Ihre Wirkungsstätten sind neben Regensburg und Passau auch Wien und einige österreichische Klöster wie Melk und Sankt Florian.
Charakteristisch für die Donauschule ist ein neues, vorher unbekanntes Naturempfinden. Die Natur erhält in ihren Bildern einen eigenständigen Rang - von Wolf Huber sind die ersten Naturstudien ohne Menschendarstellungen nördlich der Alpen bekannt. Erstmals im mitteleuropäischen Raum wird das Geschehen auch in eine Landschaft eingebettet, die nicht selten symbolisch hervorgehoben wird. Die Landschaft erhält oft einen das Hauptthema des Bildes unterstreichenden Symbolgehalt; wird beispielsweise eine Kreuzigung dargestellt, ist der Himmel oft von dunklen Wolken überzogen, die das gesamte Bild düster wirken lassen.

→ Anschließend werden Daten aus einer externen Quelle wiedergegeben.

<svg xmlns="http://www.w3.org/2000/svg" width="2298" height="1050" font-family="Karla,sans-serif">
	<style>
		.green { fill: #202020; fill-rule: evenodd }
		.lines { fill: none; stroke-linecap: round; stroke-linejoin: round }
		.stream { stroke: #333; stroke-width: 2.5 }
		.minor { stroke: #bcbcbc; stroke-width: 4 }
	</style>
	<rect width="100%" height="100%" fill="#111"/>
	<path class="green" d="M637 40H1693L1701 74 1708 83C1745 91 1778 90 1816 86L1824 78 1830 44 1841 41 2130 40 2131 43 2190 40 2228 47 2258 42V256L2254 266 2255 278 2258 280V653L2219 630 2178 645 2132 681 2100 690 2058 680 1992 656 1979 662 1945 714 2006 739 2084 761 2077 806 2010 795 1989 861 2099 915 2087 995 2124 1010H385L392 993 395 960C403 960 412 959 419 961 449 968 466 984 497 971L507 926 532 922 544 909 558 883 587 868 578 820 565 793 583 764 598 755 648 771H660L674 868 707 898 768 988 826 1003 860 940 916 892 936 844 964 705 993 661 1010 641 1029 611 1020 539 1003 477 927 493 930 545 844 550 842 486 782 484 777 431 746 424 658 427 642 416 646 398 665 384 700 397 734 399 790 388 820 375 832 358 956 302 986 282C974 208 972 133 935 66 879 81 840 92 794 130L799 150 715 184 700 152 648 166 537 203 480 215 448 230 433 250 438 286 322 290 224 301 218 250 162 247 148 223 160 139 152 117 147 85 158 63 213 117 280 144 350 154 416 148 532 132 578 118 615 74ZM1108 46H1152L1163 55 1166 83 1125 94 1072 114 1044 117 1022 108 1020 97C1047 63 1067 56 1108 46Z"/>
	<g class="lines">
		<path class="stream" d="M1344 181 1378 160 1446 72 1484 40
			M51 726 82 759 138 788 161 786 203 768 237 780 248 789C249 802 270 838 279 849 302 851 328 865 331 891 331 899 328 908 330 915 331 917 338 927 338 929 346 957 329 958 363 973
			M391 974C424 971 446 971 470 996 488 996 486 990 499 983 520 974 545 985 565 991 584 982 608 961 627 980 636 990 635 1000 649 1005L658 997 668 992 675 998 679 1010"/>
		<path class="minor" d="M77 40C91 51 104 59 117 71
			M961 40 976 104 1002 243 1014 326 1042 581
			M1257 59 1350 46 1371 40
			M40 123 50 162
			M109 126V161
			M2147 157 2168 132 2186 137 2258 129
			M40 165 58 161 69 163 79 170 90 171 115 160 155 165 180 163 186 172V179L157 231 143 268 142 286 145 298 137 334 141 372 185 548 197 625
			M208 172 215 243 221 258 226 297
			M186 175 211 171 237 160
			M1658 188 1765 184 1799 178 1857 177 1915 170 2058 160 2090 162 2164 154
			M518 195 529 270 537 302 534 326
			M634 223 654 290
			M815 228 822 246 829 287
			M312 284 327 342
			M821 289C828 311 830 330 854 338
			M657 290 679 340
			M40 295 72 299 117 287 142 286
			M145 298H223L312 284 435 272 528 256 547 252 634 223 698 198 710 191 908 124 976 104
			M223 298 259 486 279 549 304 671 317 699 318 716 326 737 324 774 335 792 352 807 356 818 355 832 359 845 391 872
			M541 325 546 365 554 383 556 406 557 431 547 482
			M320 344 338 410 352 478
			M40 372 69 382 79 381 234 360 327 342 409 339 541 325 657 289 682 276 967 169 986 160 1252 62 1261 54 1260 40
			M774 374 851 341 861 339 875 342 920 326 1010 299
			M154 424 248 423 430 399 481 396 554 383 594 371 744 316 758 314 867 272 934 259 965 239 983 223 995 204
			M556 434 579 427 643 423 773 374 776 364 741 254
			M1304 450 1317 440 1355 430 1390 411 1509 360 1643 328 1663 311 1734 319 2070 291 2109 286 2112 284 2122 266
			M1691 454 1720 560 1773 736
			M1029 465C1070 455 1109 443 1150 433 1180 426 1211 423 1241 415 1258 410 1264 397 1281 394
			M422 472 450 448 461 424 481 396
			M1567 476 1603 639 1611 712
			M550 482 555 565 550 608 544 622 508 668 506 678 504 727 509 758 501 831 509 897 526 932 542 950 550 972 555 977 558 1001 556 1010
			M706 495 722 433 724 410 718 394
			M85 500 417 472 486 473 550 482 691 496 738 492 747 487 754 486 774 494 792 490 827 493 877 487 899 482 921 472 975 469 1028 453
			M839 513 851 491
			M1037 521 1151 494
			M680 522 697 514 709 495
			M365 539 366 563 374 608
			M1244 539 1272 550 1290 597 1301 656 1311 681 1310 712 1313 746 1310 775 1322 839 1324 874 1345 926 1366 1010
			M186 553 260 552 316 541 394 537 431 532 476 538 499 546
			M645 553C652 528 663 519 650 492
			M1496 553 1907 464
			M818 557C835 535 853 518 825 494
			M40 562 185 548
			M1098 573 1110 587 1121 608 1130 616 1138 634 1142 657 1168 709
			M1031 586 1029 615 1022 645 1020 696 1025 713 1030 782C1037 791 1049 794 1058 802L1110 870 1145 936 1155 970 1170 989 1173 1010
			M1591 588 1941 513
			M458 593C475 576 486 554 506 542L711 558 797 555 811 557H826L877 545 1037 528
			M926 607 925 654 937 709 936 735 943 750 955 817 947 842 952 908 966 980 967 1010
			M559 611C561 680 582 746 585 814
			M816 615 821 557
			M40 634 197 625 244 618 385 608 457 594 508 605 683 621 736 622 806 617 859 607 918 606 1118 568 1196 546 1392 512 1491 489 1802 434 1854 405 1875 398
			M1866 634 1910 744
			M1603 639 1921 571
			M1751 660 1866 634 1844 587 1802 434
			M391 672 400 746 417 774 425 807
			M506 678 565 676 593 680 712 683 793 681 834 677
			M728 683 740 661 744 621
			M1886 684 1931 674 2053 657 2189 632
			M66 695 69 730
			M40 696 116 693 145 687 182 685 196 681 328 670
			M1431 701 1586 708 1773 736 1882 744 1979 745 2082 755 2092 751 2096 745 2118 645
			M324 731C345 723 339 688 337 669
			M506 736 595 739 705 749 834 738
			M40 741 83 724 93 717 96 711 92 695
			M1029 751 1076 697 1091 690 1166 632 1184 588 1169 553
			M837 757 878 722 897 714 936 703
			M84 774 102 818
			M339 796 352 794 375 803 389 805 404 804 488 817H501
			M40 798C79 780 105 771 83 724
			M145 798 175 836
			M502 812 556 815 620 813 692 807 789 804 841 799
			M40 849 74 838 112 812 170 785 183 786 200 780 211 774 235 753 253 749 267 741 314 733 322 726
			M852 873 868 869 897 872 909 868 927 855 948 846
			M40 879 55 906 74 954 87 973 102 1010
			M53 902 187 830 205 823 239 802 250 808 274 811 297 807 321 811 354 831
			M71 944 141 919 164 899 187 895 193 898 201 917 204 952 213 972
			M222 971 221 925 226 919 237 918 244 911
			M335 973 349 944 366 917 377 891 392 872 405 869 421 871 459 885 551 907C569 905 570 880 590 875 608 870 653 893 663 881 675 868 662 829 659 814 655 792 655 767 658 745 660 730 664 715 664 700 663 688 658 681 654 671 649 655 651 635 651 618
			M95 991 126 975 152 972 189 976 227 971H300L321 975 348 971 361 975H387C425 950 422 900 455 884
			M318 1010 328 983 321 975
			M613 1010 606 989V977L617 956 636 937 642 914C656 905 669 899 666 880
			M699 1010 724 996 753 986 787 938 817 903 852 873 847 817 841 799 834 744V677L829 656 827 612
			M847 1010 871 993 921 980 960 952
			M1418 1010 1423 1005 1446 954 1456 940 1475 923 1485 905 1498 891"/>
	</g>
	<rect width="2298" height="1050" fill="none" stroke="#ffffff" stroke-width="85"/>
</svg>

Diese poetische und symbolische Überhöhung der Landschaft korrespondiert mit Stilmitteln, die neuere Beobachter oft an den Expressionismus erinnert haben. Begriffe wie Symbollandschaft, sachgetreue Landschaft, sympathetische Landschaft oder Stimmungslandschaft werden von Kunsthistorikern wie Keneth Clark oder Götz Pochat geprägt.
Üblicherweise gilt die Donauschule als Bindeglied zwischen Spätgotik und Renaissance.
Nach der Donauschule benannt hat sich der 1965 gegründete Linzer Verein Donauschule.